Was checking out the BBC news website a couple of days ago and saw an item about a survey which had been carried out:
Conducted by the Future Foundation, the survey found that 36% of builders questioned regarded themselves as being middle-class, while 29% of bank managers said they were working-class.
I found some of the comments in the article pretty patronising and fatous, not least the bit where "Economist Bruce Anderson" says
In all societies the middle-classes provide the bedrock of stability.

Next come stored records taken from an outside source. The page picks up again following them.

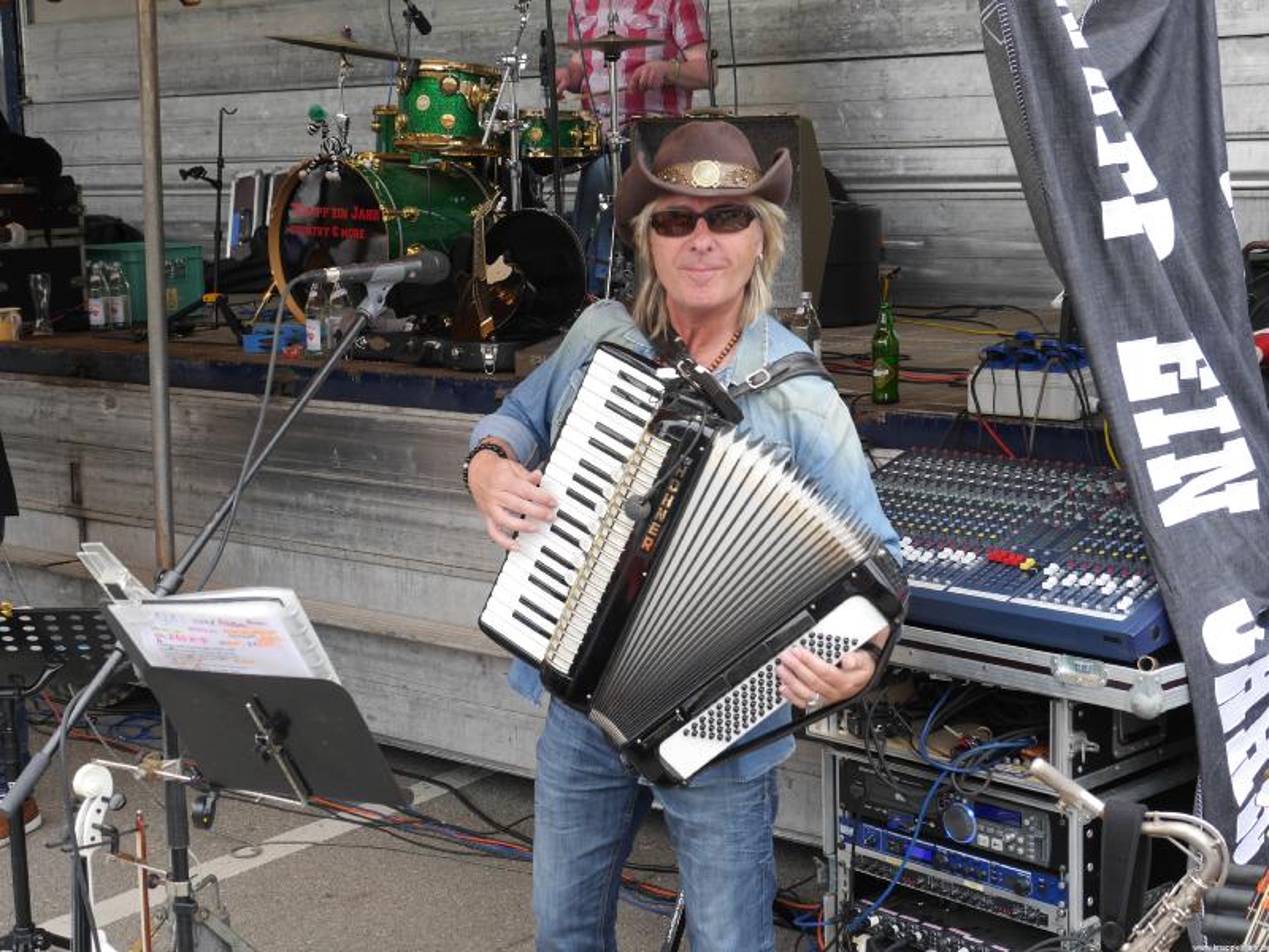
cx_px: 634
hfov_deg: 38.2
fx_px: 1833
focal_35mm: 50
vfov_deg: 29.1
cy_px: 476
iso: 200
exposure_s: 1/160
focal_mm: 25
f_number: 5.6
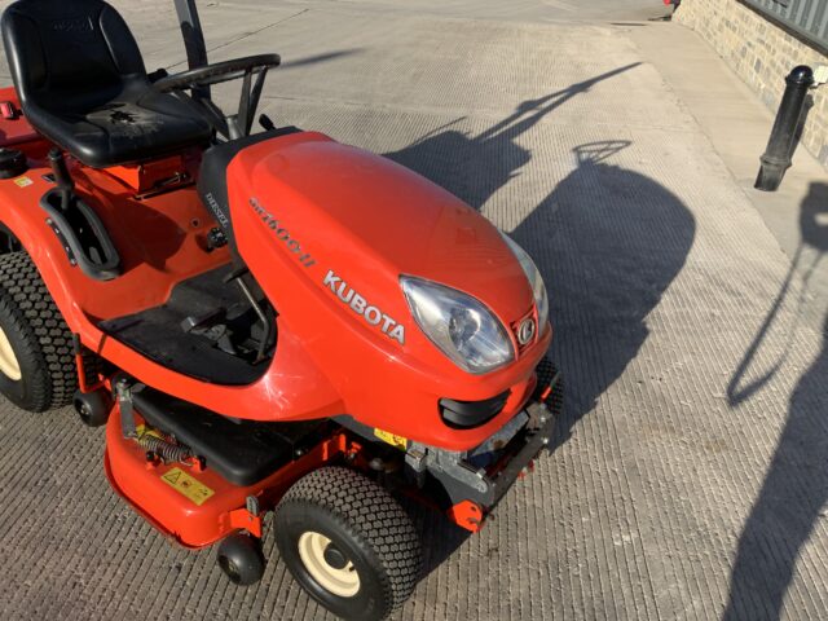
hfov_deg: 61.7
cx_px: 414
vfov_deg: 48.2
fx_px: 694
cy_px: 310
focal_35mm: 29
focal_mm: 3
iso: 16
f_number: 1.8
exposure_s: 1/1626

Hmmmmm. If you want to see for yourself, the article's here:
http://news.bbc.co.uk/1/hi/uk/4974460.stm
But just when I thought I couldn't see a more ridiculous "is it income or education that makes a person working class?" argument, I read Rod Liddle's column in the Times online today:
http://www.timesonline.co.uk/article/0,,24393-2168392,00.html
God, I thought his hackneyed "freedom of speech" argument in defense of Nick Griffin was bad, but this plumbs new depths:
Then there is deferred gratification: the thing that the working classes never much cared for. The middle classes, historically, put off pleasure for the sake of later reward. They saved money, they invested in their children’s education and, when exhausted by years of mind-numbing office work, they left their children a decent inheritance, having lived lives of polite denial.
Those greedy working classes! They just haven't got the restraint of the noble middlies!